_What is needed_
Copy out exactly, and only, the lines from the one containing "324.667px; top: 295px;" through the end of the entries. No pictures.

_Front-end code edit data_
- Opening Delimiter -

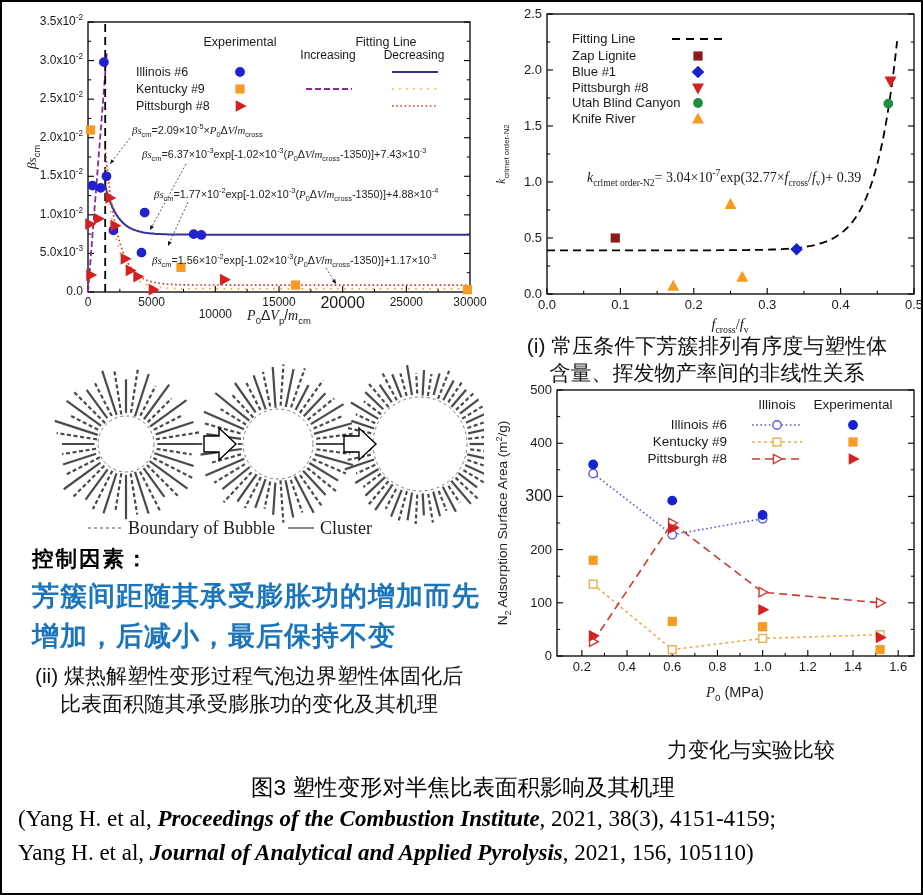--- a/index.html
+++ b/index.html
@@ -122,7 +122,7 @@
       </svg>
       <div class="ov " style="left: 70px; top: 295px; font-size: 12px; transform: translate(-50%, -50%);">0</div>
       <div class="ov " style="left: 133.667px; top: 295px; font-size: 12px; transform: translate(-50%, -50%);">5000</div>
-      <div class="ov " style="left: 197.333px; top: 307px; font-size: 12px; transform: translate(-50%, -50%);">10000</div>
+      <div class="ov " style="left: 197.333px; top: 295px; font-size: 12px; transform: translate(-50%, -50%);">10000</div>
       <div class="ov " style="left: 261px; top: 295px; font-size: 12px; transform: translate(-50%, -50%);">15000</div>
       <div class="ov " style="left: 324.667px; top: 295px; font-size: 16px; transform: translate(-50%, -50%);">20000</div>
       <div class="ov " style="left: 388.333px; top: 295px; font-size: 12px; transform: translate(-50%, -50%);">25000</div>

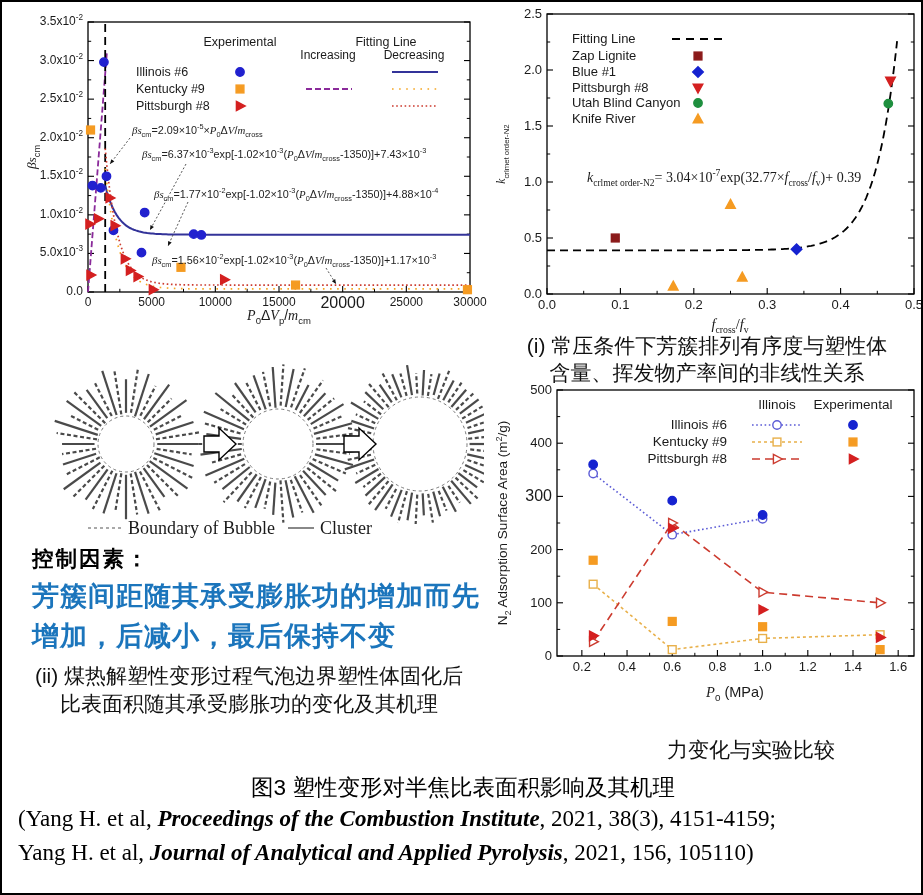--- a/index.html
+++ b/index.html
@@ -505,7 +505,7 @@
       <div class="ov " style="left: 62px; top: 118.4px; font-size: 16px; transform: translate(-100%, -50%);">300</div>
       <div class="ov " style="left: 62px; top: 65.2px; font-size: 13px; transform: translate(-100%, -50%);">400</div>
       <div class="ov " style="left: 62px; top: 12px; font-size: 13px; transform: translate(-100%, -50%);">500</div>
-      <div class="ov " style="left: 287px; top: 27px; font-size: 13.5px; transform: translate(-50%, -50%);">Illinois</div>
+      <div class="ov " style="left: 287px; top: 27px; font-size: 13.5px; transform: translate(-50%, -50%);">Predicted</div>
       <div class="ov " style="left: 363px; top: 27px; font-size: 13.5px; transform: translate(-50%, -50%);">Experimental</div>
       <div class="ov " style="left: 237px; top: 47px; font-size: 13.5px; transform: translate(-100%, -50%);">Illinois #6</div>
       <div class="ov " style="left: 237px; top: 64px; font-size: 13.5px; transform: translate(-100%, -50%);">Kentucky #9</div>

- Closing Delimiter -

_Solution for this task_
       <div class="ov " style="left: 324.667px; top: 295px; font-size: 16px; transform: translate(-50%, -50%);">20000</div>
       <div class="ov " style="left: 388.333px; top: 295px; font-size: 12px; transform: translate(-50%, -50%);">25000</div>

--- a/index.html
+++ b/index.html
@@ -505,7 +505,7 @@
       <div class="ov " style="left: 62px; top: 118.4px; font-size: 16px; transform: translate(-100%, -50%);">300</div>
       <div class="ov " style="left: 62px; top: 65.2px; font-size: 13px; transform: translate(-100%, -50%);">400</div>
       <div class="ov " style="left: 62px; top: 12px; font-size: 13px; transform: translate(-100%, -50%);">500</div>
-      <div class="ov " style="left: 287px; top: 27px; font-size: 13.5px; transform: translate(-50%, -50%);">Illinois</div>
+      <div class="ov " style="left: 287px; top: 27px; font-size: 13.5px; transform: translate(-50%, -50%);">Predicted</div>
       <div class="ov " style="left: 363px; top: 27px; font-size: 13.5px; transform: translate(-50%, -50%);">Experimental</div>
       <div class="ov " style="left: 237px; top: 47px; font-size: 13.5px; transform: translate(-100%, -50%);">Illinois #6</div>
       <div class="ov " style="left: 237px; top: 64px; font-size: 13.5px; transform: translate(-100%, -50%);">Kentucky #9</div>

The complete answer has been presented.